Posted at 4:54 PM, Feb 09, 2018
and last updated 2018-02-09 19:15:34-05

Lost in the tempers that flared during this week’s Riviera Beach City council meeting is the fact that council almost hired a new city manager on the spot. 

The motion to hire Lydia Smith, who has no government experience, came from the same council person, Terence Davis, who made the surprise motion on Sept. 20 to fire city manager Jonathan Evans. 

Councilwoman Lynne Hubbard seconded the motion and one more vote would have made it a done deal; but then, councilwoman Dawn Pardo did not go along with the motion. 

She said more time was needed. 

“I don’t want this to be part of ‘City in Turmoil’,” Pardo said. 

But Pardo did join Hubbard and Davis in voting to change the requirements for city manager candidates. 

“It’s their agenda,” Riviera Beach resident Erika Davis said. “If they don’t get it one way they’ll get it another.”

Until now, Smith did not qualify for the position because government experience was required.  But now, Riviera Beach does not require any government experience to run the city.
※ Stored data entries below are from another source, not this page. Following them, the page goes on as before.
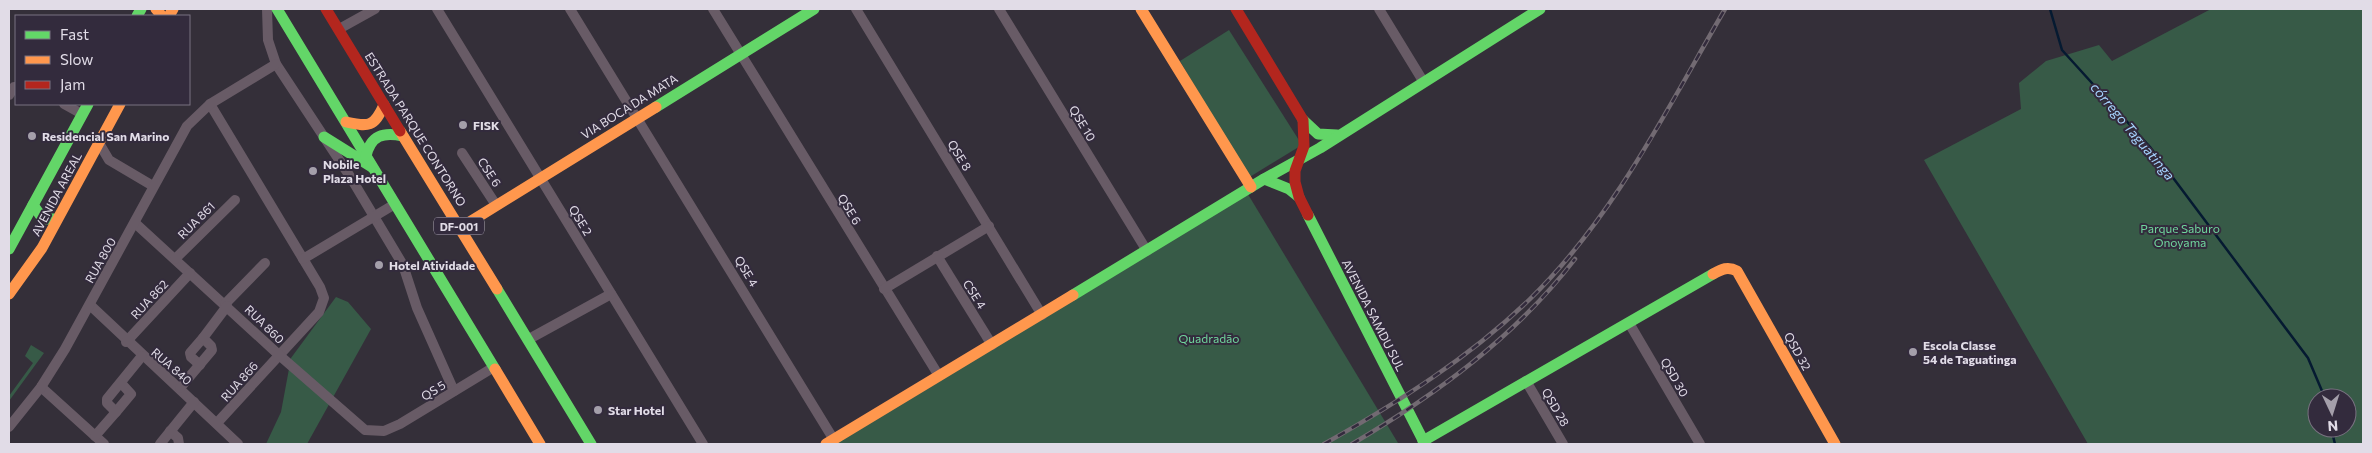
<svg xmlns="http://www.w3.org/2000/svg" width="2372" height="453" viewBox="0 0 2372 453" font-family="Commissioner,sans-serif">
	<rect width="100%" height="100%" fill="#342f39"/>
	<!-- green -->
	<g fill="#375a47" fill-rule="evenodd">
		<path d="M2211,9H2363V444H2088L1924,160L2021,109L2019,83L2046,61L2099,45L2112,61ZM2317,398H2347V428H2317Z"/>
		<polygon points="1229,30 1302,145 1248,178 1180,61"/>
		<polygon points="1246,191 1398,443 831,444"/>
		<polygon points="336,297 348,302 371,329 307,444 266,444 281,412 291,358"/>
		<polygon points="31,345 44,353 9,401 9,396 33,363 25,356"/>
	</g>
	<g fill="none" stroke-linecap="round" stroke-linejoin="round">
		<!-- stream -->
		<g stroke="#051a31" stroke-width="2.5">
			<polyline points="2050,9 2062,50 2150,147 2308,358 2325,398"/>
			<polyline points="2331,428 2335,444"/>
		</g>
		<!-- street -->
		<g stroke="#685b66" stroke-width="10">
			<polyline points="267,9 268,40 276,64 351,178 403,265 417,308 454,391"/>
			<polyline points="437,9 703,444"/>
			<polyline points="570,9 834,440"/>
			<polyline points="713,9 939,376"/>
			<polyline points="856,9 1042,315"/>
			<polyline points="999,9 1147,251"/>
			<polyline points="1379,9 1423,81"/>
			<polyline points="339,29 375,9"/>
			<polyline points="9,95 14,87 16,87"/>
			<polyline points="64,104 82,114"/>
			<polyline points="210,104 320,287 324,298 319,312 217,423"/>
			<polyline points="99,143 109,160 153,186"/>
			<polyline points="462,153 496,205"/>
			<polyline points="135,223 279,355 365,430 384,431 400,424 494,367"/>
			<polyline points="937,256 992,345"/>
			<polyline points="175,259 235,200"/>
			<polyline points="303,259 395,204"/>
			<polyline points="884,289 989,226"/>
			<polyline points="225,304 265,263"/>
			<polyline points="90,305 238,444"/>
			<polyline points="1629,323 1700,444"/>
			<polyline points="529,339 611,294"/>
			<polyline points="126,342 190,273"/>
			<polyline points="200,365 191,357 190,353 203,338"/>
			<polyline points="1526,381 1563,444"/>
			<polyline points="41,387 104,444"/>
			<polyline points="180,388 212,350 211,346 203,338 227,306"/>
			<polyline points="116,412 131,394 121,383"/>
			<polyline points="9,427 41,387 65,349 187,126 210,104 276,64"/>
			<polyline points="170,431 178,438 179,444"/>
			<polyline points="95,436 116,412 107,403 107,399 142,356"/>
			<polyline points="160,444 194,402"/>
		</g>
		<!-- fast -->
		<g stroke="#63d668" stroke-width="11">
			<polyline points="277,9 495,369"/>
			<polyline points="137,16 141,9"/>
			<polyline points="656,107 814,9"/>
			<polyline points="1303,120 1318,134 1337,135"/>
			<polyline points="324,137 372,167"/>
			<path d="M366,156C371,135 383,132 403,136"/>
			<polyline points="1264,179 1289,189 1299,197"/>
			<polyline points="33,205 43,219 57,219"/>
			<polyline points="1308,215 1425,444"/>
			<polyline points="9,249 88,104"/>
			<polyline points="497,289 591,444"/>
			<polyline points="1073,295 1264,179 1320,148 1540,9"/>
			<polyline points="1423,441 1713,274"/>
		</g>
		<!-- slow -->
		<g stroke="#ff974d" stroke-width="11">
			<polyline points="156,9 162,16"/>
			<polyline points="1141,9 1251,187"/>
			<polyline points="169,16 173,9"/>
			<path d="M346,122C369,127 374,127 384,105"/>
			<polyline points="400,131 497,289"/>
			<polyline points="460,228 656,107"/>
			<path d="M1713,274C1722,269 1728,266 1737,271L1835,444"/>
			<polyline points="9,294 42,248 120,104"/>
			<polyline points="495,369 540,444"/>
			<polyline points="826,444 1073,295"/>
		</g>
		<!-- jam -->
		<g stroke="#b3261e" stroke-width="11">
			<polyline points="326,9 400,131"/>
			<polyline points="1236,9 1303,120 1304,146 1295,171 1295,182 1299,197 1308,215"/>
		</g>
		<defs>
			<g id="rail">
				<path d="M1324,444C1397,403 1469,358 1530,299C1614,217 1667,109 1725,9"/>
				<path d="M1352,444C1437,394 1515,337 1575,259"/>
			</g>
		</defs>
		<!-- rail casing -->
		<use href="#rail" stroke="#726a72" stroke-width="4.5"/>
		<!-- rail -->
		<use href="#rail" stroke="#332b3d" stroke-width="2.5" stroke-dasharray="8" stroke-linecap="butt"/>
	</g>
	<!-- markers -->
	<g fill="#a49faa" stroke="#332b3d" stroke-width="2">
		<circle cx="463" cy="125" r="5"/>
		<circle cx="32" cy="136" r="5"/>
		<circle cx="313" cy="171" r="5"/>
		<circle cx="379" cy="265" r="5"/>
		<circle cx="1913" cy="352" r="5"/>
		<circle cx="598" cy="410" r="5"/>
	</g>
	<g text-anchor="middle" dominant-baseline="central" stroke-width="4" stroke-linejoin="round" paint-order="stroke">
		<!-- shield labels -->
		<rect fill="#332b3d" stroke="#ada7b4" stroke-width="1" x="434" y="217.5" width="50" height="17" rx="4"/>
		<g font-size="11" font-weight="bold" fill="#e1dce7">
			<text x="459" y="226">DF-001</text>
		</g>
		<!-- street labels -->
		<g font-size="12" fill="#e1dce7" stroke="#332b3d">
			<text transform="translate(629 106) rotate(-32)">VIA BOCA DA MATA</text>
			<text transform="translate(1083 123) rotate(59)">QSE 10</text>
			<text transform="translate(416 129) rotate(58)">ESTRADA PARQUE CONTORNO</text>
			<text transform="translate(960 155) rotate(58)">QSE 8</text>
			<text transform="translate(490 172) rotate(57)">CSE 6</text>
			<text transform="translate(56 194) rotate(-62)">AVENIDA AREAL</text>
			<text transform="translate(850 209) rotate(59)">QSE 6</text>
			<text transform="translate(196 220) rotate(-45)">RUA 861</text>
			<text transform="translate(581 220) rotate(59)">QSE 2</text>
			<text transform="translate(100 260) rotate(-61)">RUA 800</text>
			<text transform="translate(747 271) rotate(59)">QSE 4</text>
			<text transform="translate(975 294) rotate(58)">CSE 4</text>
			<text transform="translate(149 299) rotate(-47)">RUA 862</text>
			<text transform="translate(1374 315) rotate(63)">AVENIDA SAMDU SUL</text>
			<text transform="translate(265 324) rotate(44)">RUA 860</text>
			<text transform="translate(1798 351) rotate(61)">QSD 32</text>
			<text transform="translate(172 366) rotate(41)">RUA 840</text>
			<text transform="translate(1675 377) rotate(60)">QSD 30</text>
			<text transform="translate(239 381) rotate(-48)">RUA 866</text>
			<text transform="translate(433 390) rotate(-32)">QS 5</text>
			<text transform="translate(1556 407) rotate(60)">QSD 28</text>
		</g>
		<!-- poi labels -->
		<g font-size="12" font-weight="bold" fill="#e1dce7" stroke="#332b3d" text-anchor="start">
			<text x="473" y="125">FISK</text>
			<text x="42" y="136">Residencial San Marino</text>
			<text x="323" y="164">Nobile<tspan x="323" dy="14">Plaza Hotel</tspan></text>
			<text x="389" y="265">Hotel Atividade</text>
			<text x="1923" y="345">Escola Classe<tspan x="1923" dy="14">54 de Taguatinga</tspan></text>
			<text x="608" y="410">Star Hotel</text>
		</g>
		<!-- park labels -->
		<g font-size="12" fill="#70d79d" stroke="#332b3d">
			<text x="2180" y="228">Parque Saburo<tspan x="2180" dy="14">Onoyama</tspan></text>
			<text x="1209" y="338">Quadradão</text>
		</g>
		<!-- water labels -->
		<g font-size="14" font-style="italic" fill="#a5d2fd" stroke="#332b3d">
			<text transform="translate(2133 131) rotate(50)">córrego Taguatinga</text>
		</g>
	</g>
	<!-- border -->
	<rect width="2372" height="453" fill="none" stroke="#e1dce7" stroke-width="20"/>
	<!-- legend -->
	<rect x="15" y="15" width="175" height="90" fill="#332b3d" stroke="#797281"/>
	<rect x="25" y="31" width="25" height="8" fill="#63d668" stroke="#797281"/>
	<text x="60" y="40" font-size="15" fill="#e1dce7">Fast</text>
	<rect x="25" y="56" width="25" height="8" fill="#ff974d" stroke="#797281"/>
	<text x="60" y="65" font-size="15" fill="#e1dce7">Slow</text>
	<rect x="25" y="81" width="25" height="8" fill="#b3261e" stroke="#797281"/>
	<text x="60" y="90" font-size="15" fill="#e1dce7">Jam</text>
	<!-- north arrow -->
	<g transform="translate(2332 413) rotate(176)"><circle r="24" fill="#332b3d" stroke="#797281"/>
	<path d="M0-4L9 19L0 12L-9 19Z" fill="#a49faa"/>
	<text y="-8" font-size="14" font-weight="bold" text-anchor="middle" fill="#e1dce7">N</text>
	</g>
</svg>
Chairwoman KaShamba Miller-Anderson said she believes the push is on to get Smith the city manager’s job.

“It was a second way to get in the person who they were looking for,” said Miller-Anderson.

Council rejected Smith’s candidacy for the interim city manager position in November, hiring Karen Hoskins instead. Hoskins got 67 out of 80 points, Smith 46 out of 80.

During the interview process for the interim position, council members disclosed how they met the candidates.  Most said Smith emailed them, or they were introduced at a luncheon. 

“I was at the luncheon as well,” Hubbard said. 

Contact 5 found Hubbard had signed two official documents for Smith in 2002, including Smith’s mortgage. 

Davis said in October that Smith had introduced herself via email. 

Contact 5 examined Davis’ city-issued cellphone records. The day after he motioned to fire Evans, there was an 8-minute phone call between Davis’s phone and the phone of Smith.  There were also two text messages sent between the two phones on Sept. 21. 

WPTV has asked for those and other text messages, which are public record. Since the request in November, WPTV has not received those messages.  WPTV has filed suit against the city of Riviera Beach to release those documents. 

Smith claims to be the CFO of a company that Contact 5 can find no record of.